• _Work item_
Retype the opening lines of the listing below, ending with the line that contains "left ear: (578, 217)", and leave out any pictures.

◇ ◇ ◇

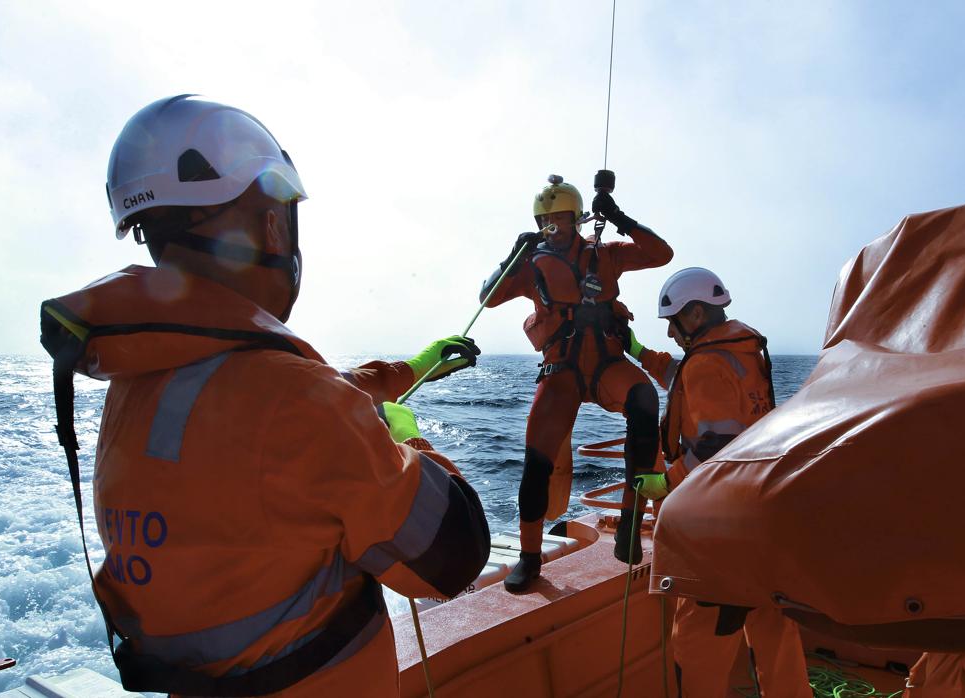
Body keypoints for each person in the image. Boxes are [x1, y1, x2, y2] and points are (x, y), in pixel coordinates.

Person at [39, 95, 491, 697]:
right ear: (273, 224)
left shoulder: (139, 383)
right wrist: (403, 434)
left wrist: (406, 369)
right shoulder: (298, 404)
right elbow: (453, 555)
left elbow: (259, 422)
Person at [481, 174, 673, 592]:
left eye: (564, 216)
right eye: (547, 218)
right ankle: (530, 557)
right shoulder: (532, 265)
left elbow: (661, 253)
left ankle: (630, 521)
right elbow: (487, 297)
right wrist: (513, 257)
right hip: (561, 371)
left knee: (643, 400)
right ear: (539, 221)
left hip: (607, 364)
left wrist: (620, 217)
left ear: (578, 217)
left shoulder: (605, 254)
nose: (556, 225)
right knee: (536, 461)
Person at [627, 267, 812, 698]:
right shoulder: (742, 352)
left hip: (720, 533)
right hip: (764, 520)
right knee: (775, 636)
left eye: (673, 324)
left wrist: (662, 482)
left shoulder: (707, 363)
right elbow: (682, 380)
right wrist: (638, 350)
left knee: (697, 649)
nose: (671, 335)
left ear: (693, 315)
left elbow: (715, 449)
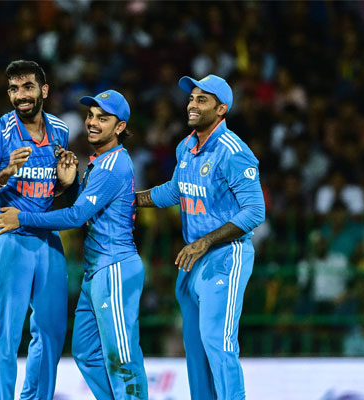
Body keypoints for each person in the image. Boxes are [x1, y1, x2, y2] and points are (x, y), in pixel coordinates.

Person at [0, 90, 149, 400]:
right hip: (97, 272)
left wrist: (21, 218)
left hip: (115, 268)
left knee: (122, 354)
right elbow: (86, 208)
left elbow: (77, 216)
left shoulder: (113, 165)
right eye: (91, 116)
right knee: (86, 352)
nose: (92, 123)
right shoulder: (99, 162)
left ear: (120, 127)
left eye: (102, 119)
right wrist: (71, 182)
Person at [135, 75, 265, 400]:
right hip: (192, 263)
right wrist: (130, 197)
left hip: (225, 258)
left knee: (217, 342)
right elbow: (174, 191)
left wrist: (206, 241)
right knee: (195, 351)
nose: (192, 104)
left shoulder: (234, 151)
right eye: (192, 98)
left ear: (221, 109)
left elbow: (254, 212)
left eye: (202, 100)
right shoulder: (186, 146)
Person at [0, 60, 76, 400]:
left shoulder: (59, 130)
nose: (20, 95)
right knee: (7, 335)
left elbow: (47, 188)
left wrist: (64, 185)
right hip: (6, 238)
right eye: (13, 89)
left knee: (52, 331)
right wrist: (4, 173)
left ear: (44, 90)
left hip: (45, 236)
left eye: (27, 87)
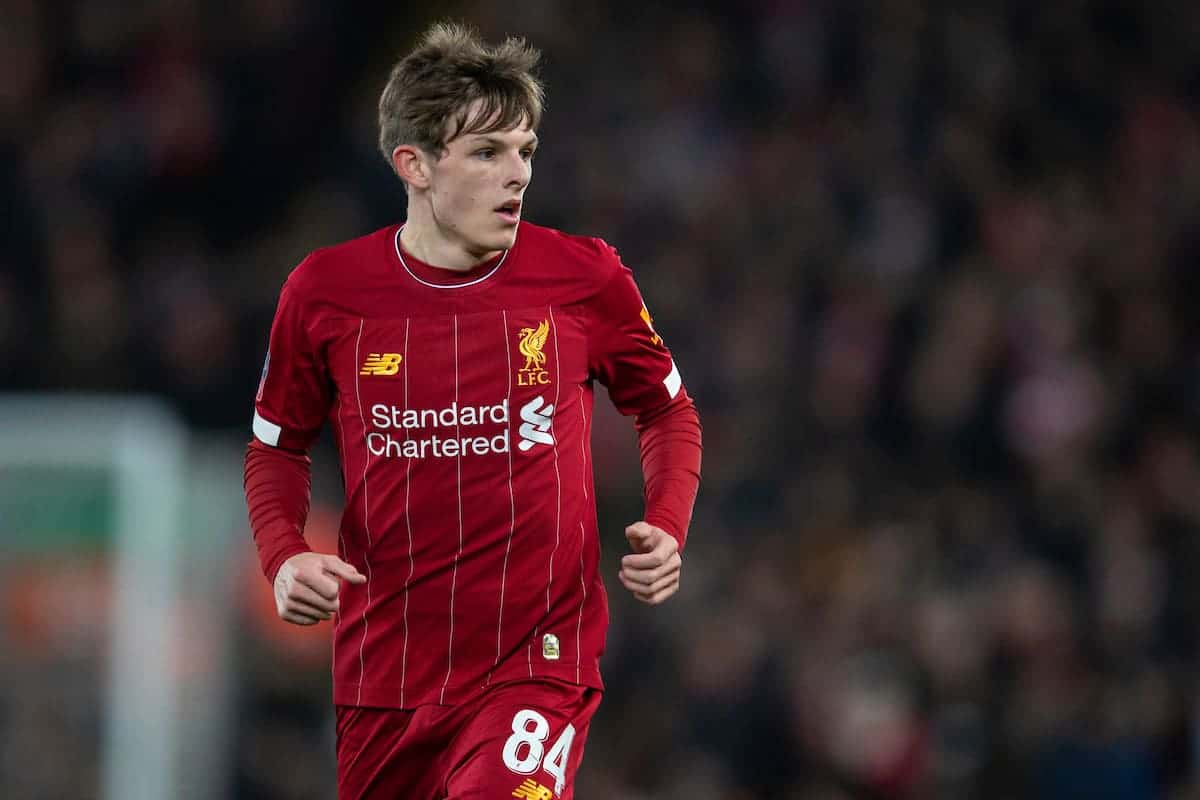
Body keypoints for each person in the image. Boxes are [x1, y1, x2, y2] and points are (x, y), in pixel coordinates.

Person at [243, 21, 702, 799]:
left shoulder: (583, 278)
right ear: (414, 165)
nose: (516, 174)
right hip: (383, 676)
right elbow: (276, 449)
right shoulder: (324, 294)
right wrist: (284, 554)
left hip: (534, 664)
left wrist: (669, 518)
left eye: (524, 150)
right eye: (488, 153)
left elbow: (668, 411)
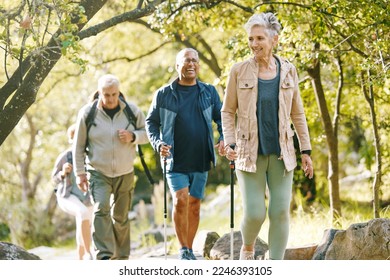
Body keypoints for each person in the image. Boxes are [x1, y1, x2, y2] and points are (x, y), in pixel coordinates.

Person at [221, 12, 314, 260]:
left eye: (260, 38)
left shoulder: (288, 71)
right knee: (255, 213)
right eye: (251, 39)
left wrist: (306, 151)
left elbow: (298, 114)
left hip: (282, 153)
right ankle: (248, 247)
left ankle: (274, 268)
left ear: (275, 40)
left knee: (280, 211)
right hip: (248, 152)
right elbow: (228, 111)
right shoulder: (238, 71)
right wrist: (229, 141)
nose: (254, 44)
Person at [145, 48, 225, 260]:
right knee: (181, 199)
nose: (191, 64)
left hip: (201, 157)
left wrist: (224, 138)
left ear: (198, 65)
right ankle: (184, 250)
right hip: (173, 159)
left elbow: (222, 118)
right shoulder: (164, 94)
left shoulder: (208, 91)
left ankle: (190, 249)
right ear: (177, 66)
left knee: (195, 205)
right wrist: (157, 142)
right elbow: (150, 122)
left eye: (195, 61)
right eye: (186, 61)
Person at [73, 74, 149, 260]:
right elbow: (78, 146)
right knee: (101, 210)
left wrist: (133, 137)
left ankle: (122, 258)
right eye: (106, 95)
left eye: (114, 94)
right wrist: (80, 173)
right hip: (98, 171)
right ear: (99, 93)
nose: (111, 99)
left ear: (119, 91)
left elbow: (148, 134)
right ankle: (104, 257)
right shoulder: (87, 113)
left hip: (125, 171)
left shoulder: (132, 111)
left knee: (121, 217)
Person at [51, 124, 93, 260]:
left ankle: (80, 262)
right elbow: (53, 180)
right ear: (71, 140)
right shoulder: (65, 157)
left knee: (84, 227)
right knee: (83, 213)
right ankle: (89, 254)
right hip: (67, 196)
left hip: (87, 198)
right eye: (75, 139)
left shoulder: (90, 155)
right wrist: (63, 173)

◇ ◇ ◇

• _The answer_
Body keypoints for each person in the image. Boxes are [x1, y1, x2, y2] and points are (x, y), in pixel coordinates.

Person at [39, 95, 491, 697]:
right ear: (273, 224)
left shoulder: (139, 383)
right wrist: (403, 434)
left wrist: (406, 369)
right shoulder: (298, 404)
right elbow: (453, 555)
left elbow: (259, 422)
Person at [481, 174, 673, 592]:
left eye: (564, 216)
right eye: (547, 218)
right ankle: (530, 557)
right shoulder: (532, 265)
left elbow: (661, 253)
left ankle: (630, 521)
right elbow: (487, 297)
right wrist: (513, 257)
right hip: (561, 371)
left knee: (643, 400)
right ear: (539, 221)
left hip: (607, 364)
left wrist: (620, 217)
left ear: (578, 217)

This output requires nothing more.